Color, Shadows, and Architecture series (Santa Fe, N.M., Part 1)

Color, Shadows, and Architecture marks my (re)discovery of the abstract (the pure form) and departure from the subject of landscape, or people. More and more interested in designing with my camera viewer, I compose my images by carefully looking at the scene, with the camera’s eye, and search for pleasing formal relationships between the line, the color, and the shape, all “hidden” within the architecture in front of me. Sometimes, I find interesting compositions within the same subject matter, the same location, or the same architectural structure, by visiting it few hours later, when the sun suddenly causes metamorphoses the whole composition and renders a brand new esthetic experience.
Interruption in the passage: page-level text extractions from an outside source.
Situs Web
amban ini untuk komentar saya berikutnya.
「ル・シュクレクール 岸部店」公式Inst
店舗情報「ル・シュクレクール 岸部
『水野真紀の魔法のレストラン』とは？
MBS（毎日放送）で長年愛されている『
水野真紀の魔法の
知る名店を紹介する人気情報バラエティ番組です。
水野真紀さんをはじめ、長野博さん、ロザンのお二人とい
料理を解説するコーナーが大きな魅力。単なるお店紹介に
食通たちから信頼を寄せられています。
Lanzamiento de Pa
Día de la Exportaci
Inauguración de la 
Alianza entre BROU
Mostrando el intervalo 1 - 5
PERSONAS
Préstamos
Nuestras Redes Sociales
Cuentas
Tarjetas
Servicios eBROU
In the span of almost a week, between October 20th and 25th 2019, I shoot about 300 photographs and was able to select several finalists to make up the series.
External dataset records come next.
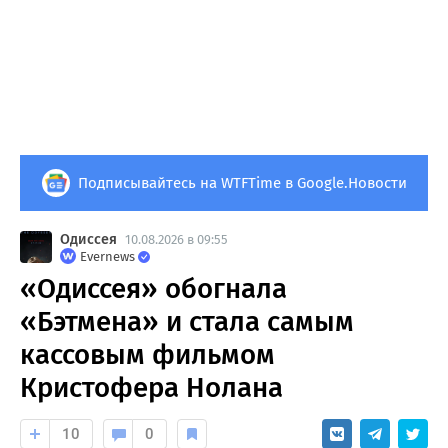
Подписывайтесь на WTFTime в Google.Новости
Одиссея
10.08.2026 в 09:55
Evernews
«Одиссея» обогнала
«Бэтмена» и стала самым
кассовым фильмом
Кристофера Нолана
10
0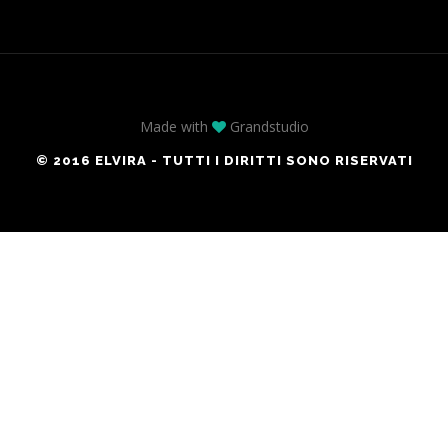
Made with
Grandstudio
© 2016 ELVIRA - TUTTI I DIRITTI SONO RISERVATI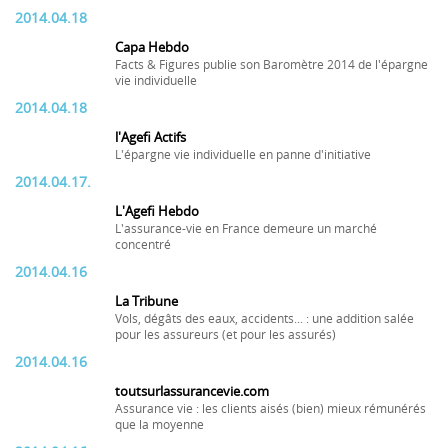
2014.04.18
Capa Hebdo
Facts & Figures publie son Baromètre 2014 de l'épargne
vie individuelle
2014.04.18
l'Agefi Actifs
L'épargne vie individuelle en panne d'initiative
2014.04.17.
L'Agefi Hebdo
L'assurance-vie en France demeure un marché
concentré
2014.04.16
La Tribune
Vols, dégâts des eaux, accidents... : une addition salée
pour les assureurs (et pour les assurés)
2014.04.16
toutsurlassurancevie.com
Assurance vie : les clients aisés (bien) mieux rémunérés
que la moyenne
I am still wondering, and the time will show, if this was just infatuation, or if this trip to Santa Fe was a beginning of a new relationship?

Undoubtedly, I was influenced by my current reading of splendid Modernists & Mavericks by Martin Gayford. The book traces artistic careers of a group of formative, London-based painters, such as Francis Bacon, David Hockney, and Lucian Freud, among others. Revisiting (online) the work of such key photographers as Lee Friedlander, Edward Weston, Alfred Stieglitz, or, in particular, Paul Strand (the master of shadow and architecture) was also inspiring before departing the hotel for my daily photo hunts during my stay in Santa Fe.
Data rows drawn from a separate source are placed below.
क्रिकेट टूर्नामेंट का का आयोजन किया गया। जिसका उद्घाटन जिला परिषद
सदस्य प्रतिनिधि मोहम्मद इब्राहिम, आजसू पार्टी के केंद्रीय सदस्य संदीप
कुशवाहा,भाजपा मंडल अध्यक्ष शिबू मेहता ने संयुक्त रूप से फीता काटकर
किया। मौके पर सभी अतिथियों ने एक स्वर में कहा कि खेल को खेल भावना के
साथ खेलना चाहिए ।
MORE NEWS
In Santa Fe, color and architecture take over my interest of my surroundings. Landscapes, even people, do not exist anymore! I am looking for a complex conglomeration of three visual elements that will make up my compositions: color, shadow, and of course interesting architecture. If one of the three elements is either absent in the scene in front of me, I do not even take my camera out of the bag. If, however, all three seem to pop-up before me, I spent some time analyzing the the scene and shoot several images constantly adjusting my POV. (It is very hard, if impossible, to know at the time of shooting which image is the winner; that happens much later on, while in front of the computer’s monitor).